I’m new to Blender (I’ve come from C4D), and I have a question that no doubt has a really simple solution.
I’ve got a scene that’s a model that isn’t animated whatsoever on a green background (so I can key it out in AE), and I have multiple cameras set up and panning around it/zooming into it etc. Can I set it so it will render each camera’s animation without having to set one of them to active, waiting for that to render, then setting the next one to active, rendering that and so on?
If I can, would I be able to achieve that by having camera 1 animate from frames 0-90, then camera 2 from frames 91-150 for example?
Sure. Set up the scene with its own vse timeline and add anscene strip. This is set by default to the active camera. But you can change that property. Press n key to access strip properties on the side panel. Duplicate the scene strip as many times as there are cameras and.place them end to end. Dont forget to extend the scene duration to accommodate the additional strips.
All that being said, I think that there are definite advantages to placing the cameras then, through the useful mechanism of “linked scenes” (with different active-camera, frame range, output directory and so on), “shoot film, and lots of it.”
Use the “OpenGL Preview” mode at first, with “stamps” including the camera-name and frame number. Shoot to individual files per frame.

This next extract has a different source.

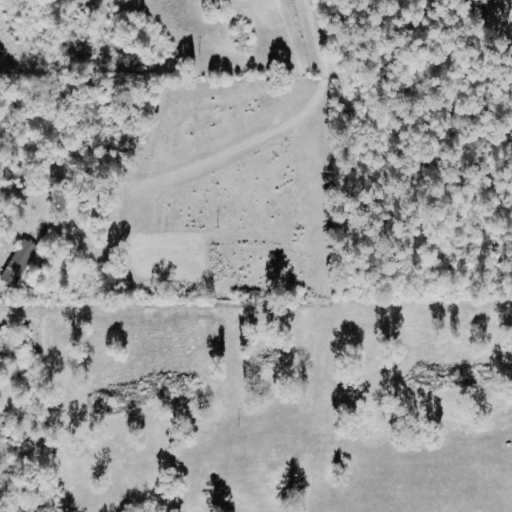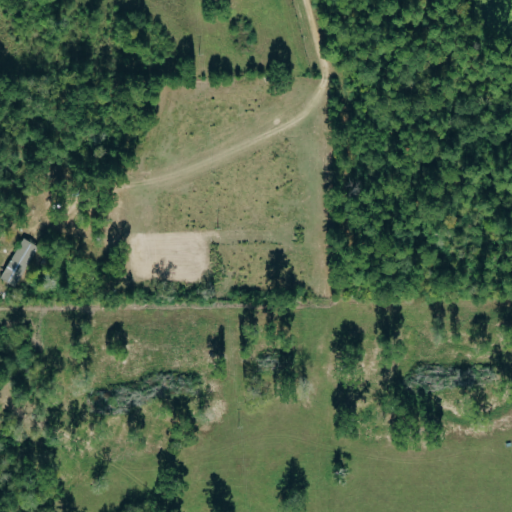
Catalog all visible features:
road: (317, 39)
road: (197, 158)
building: (19, 262)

This gives you shots that will exactly match their final versions, but which can be generated very quickly.
Then, go “final edit” this footage. You’re almost certain to want to be able to tweak the shots slightly as you do. The pacing and flow of the project can be affected enormously by very slight tweaks. Or, you might decide along the way that you need a different shot. At this point it is exactly like editing a live-action film.
But, then, you will have a list of the cameras you actually used, and the frame-number(s) from each one. So, you go back and final-render precisely those frames; no more, no less.
As you then preview the completed film, the OpenGL frames are replaced one-by-one with finished shots which match the previews exactly. And, the film is done.